Writing isn’t done in isolation though, and demands that we engage with others across time, space and scale2. Time means looking backwards and engaging with the writers of old, from antiquity (Homer, Virgil, Thucydides, Dante, Ibn Khaldun) to the modern age (Durant, Braudel, Taleb). Space and scale refers to having a certain ‘ecological sensitivity’3: a three dimensional view of events happening across the globe, and how they interrelate with everything else. As we probed the contours of this ever evolving network, we realised that true value lay in understanding how to research well in order to unlock and make connections across time, space and scale.
Hence the effort to look deeper into the craft of research. We spent a lot of time obsessed about how creatives in all fields conducted research. For me this fascination started much earlier, when I was reading Hilary Mantel’s trilogy on Thomas Cromwell, advisor to Henry VIII at the ripe age of fifteen. I couldn’t wrap my head around it then, but I was mesmerised by the sheer level of detail present in those books. Everything was accounted for. And as Lyndon Johnson says: “if you do everything, you will win”4. That subconsciously sparked an ongoing fascination with the research process of high-value people that are serious about their craft. Years later in university when I was in a rut, I had to shake myself and admit that the only way out was to become a high-value person myself by becoming serious about my craft. Mortimus is that avenue.
Please note that seriousness in research and writing does not imply solemnity. No, it means having a consistent body of work that grows and evolves with our thinking. The quality of this body of work cannot be judged now, it can only be gauged a decade from now. In the meantime, we at Mortimus will continue to write, to engage, to have conversations and figure out how the world works. We will embrace complexity and paradoxes, be solemn and whimsical, and cast a wide net to bring old ideas into the new. I am unsure about the arc of my own career, and I have no qualms in expressing that uncertainty. But I do know one thing that is certain: Mortimus will remain an indelible part of my life, a living, breathing, dynamic expression of our curiosity.
In the short term, expect essays that touch on a very important principle: that of Consilience, and how thoughtful people have used consilient principles to move the needle forward for themselves and their societies.
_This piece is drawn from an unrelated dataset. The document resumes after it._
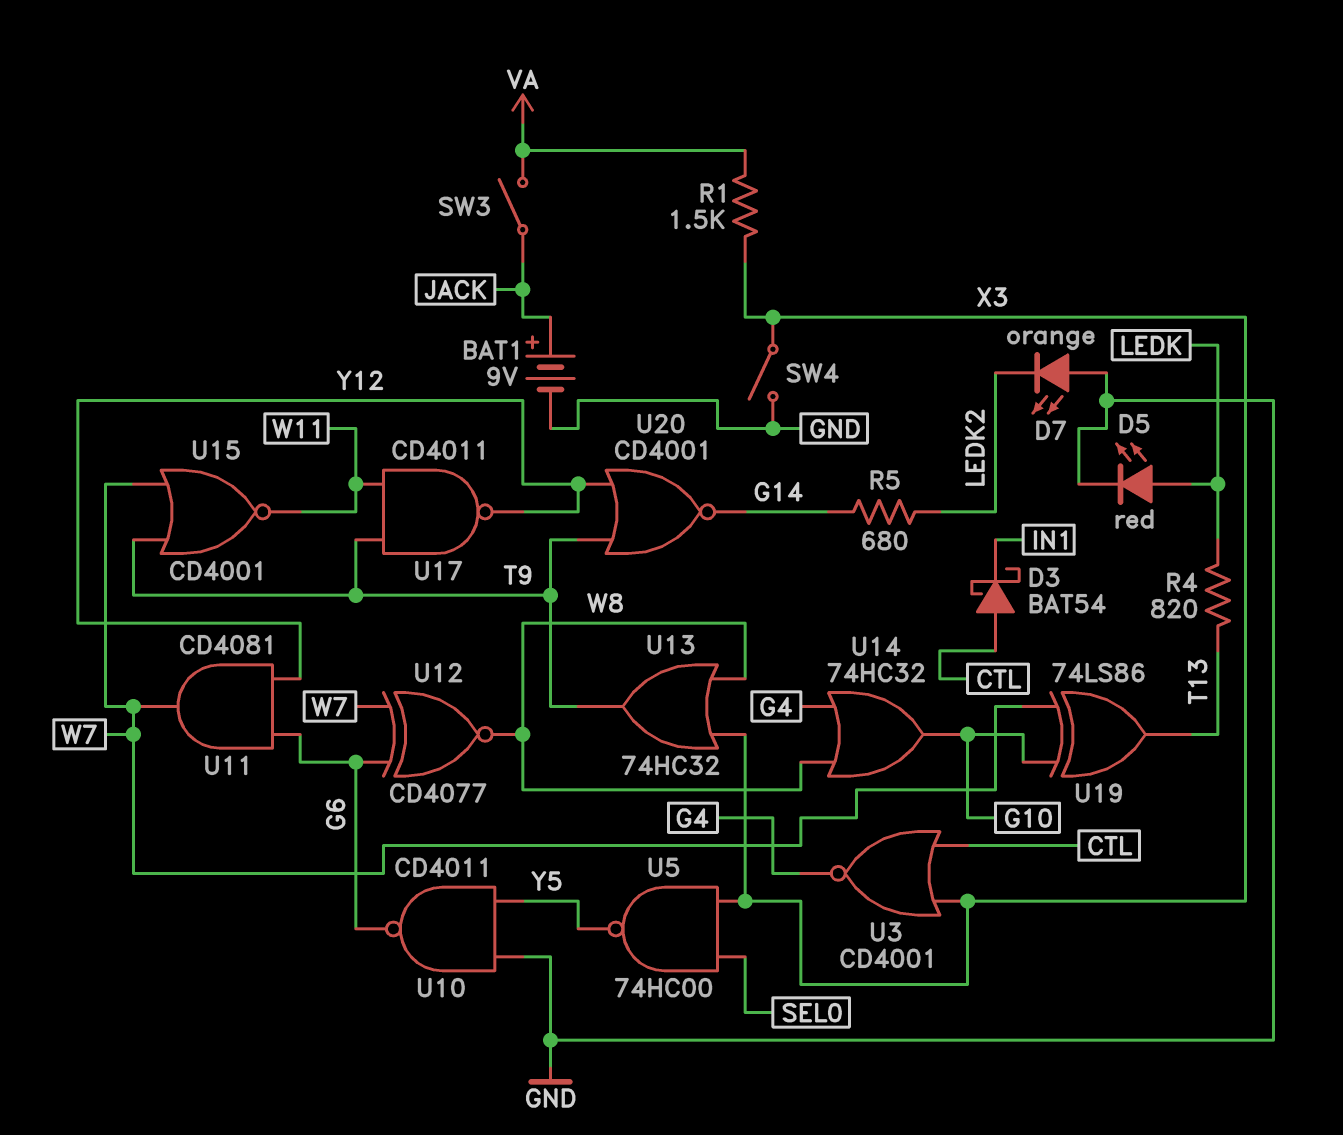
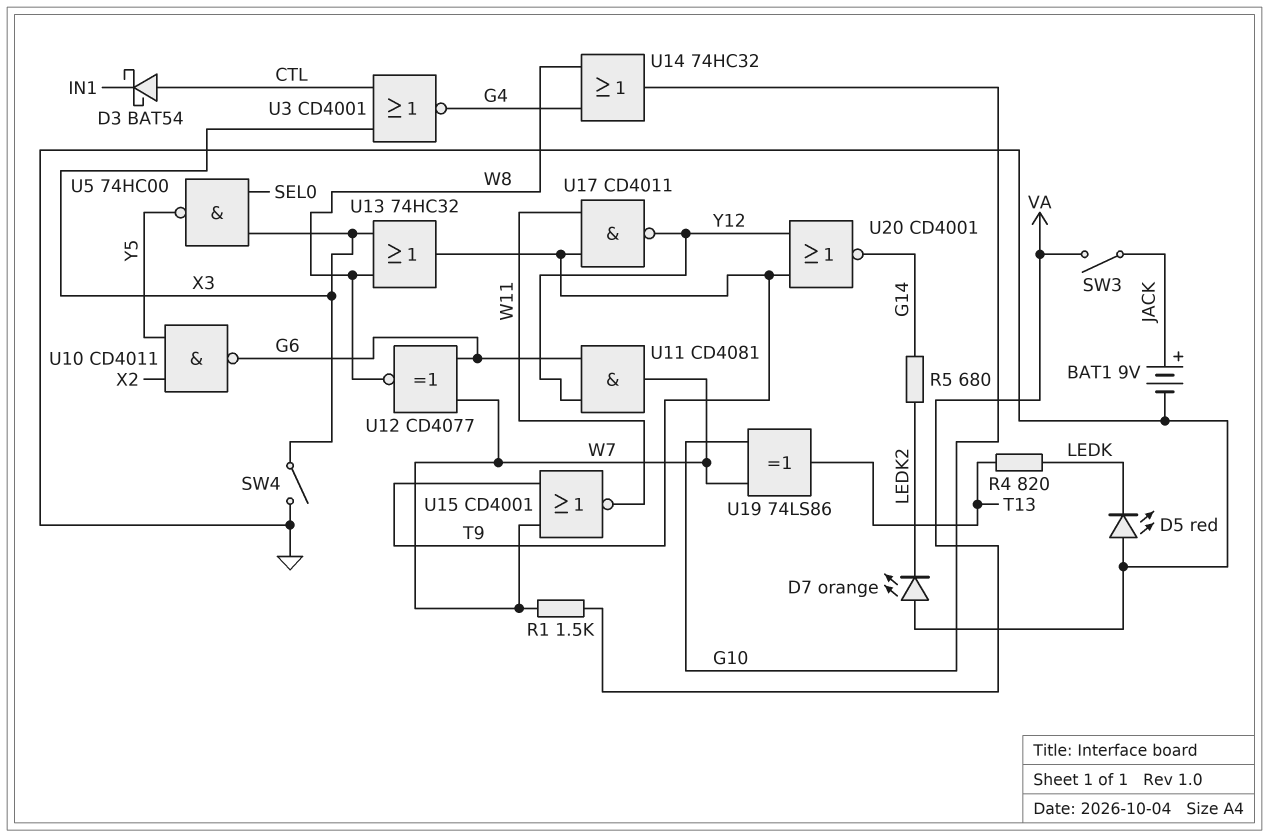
D5: LED red (A LEDK, K GND) -> LED red (A GND, K LEDK)
R1: 1.5k (VA, X3) -> 1.5k (VA, W7)
U10: NAND CD4011 (in GND, in Y5, out G6) -> NAND CD4011 (in X2, in Y5, out G6)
In the long term, who knows? We want Mortimus to become a media layer that sits atop scientific discussions and brings the joy of interconnected thinking to a wider audience than those who lurk around libraries and research centres, ever hopeful to catch a whiff of the new. As venture firms have started building out their media arms, it’s clear they see the value in information dissemination. We see the value too, but we come with a perspective.
At its worst, Mortimus will be a home for lonely curious cats and antsy autodidacts. At its best, a springboard for innovative thinking that could unlock novel solutions, something that could benefit research labs, think tanks, hedge funds and of course: startups and startup incubators.
But let’s not get mired in visions of the long term. Our work lies in front of us. We’ll be here in the present, hammering on.
I deliberately used the computing term Transcluded instead of included. See https://en.wikipedia.org/wiki/Transclusion. A lot of our writing is networked, in the old hypertext, blog-style way. Connections are beautiful things.
Time, space and scale are the axes by which John Lewis Gaddis in his book On Grand Strategy advises strategists to look at the world.
Term by John Lewis Gaddis, via the philosopher Isaiah Berlin.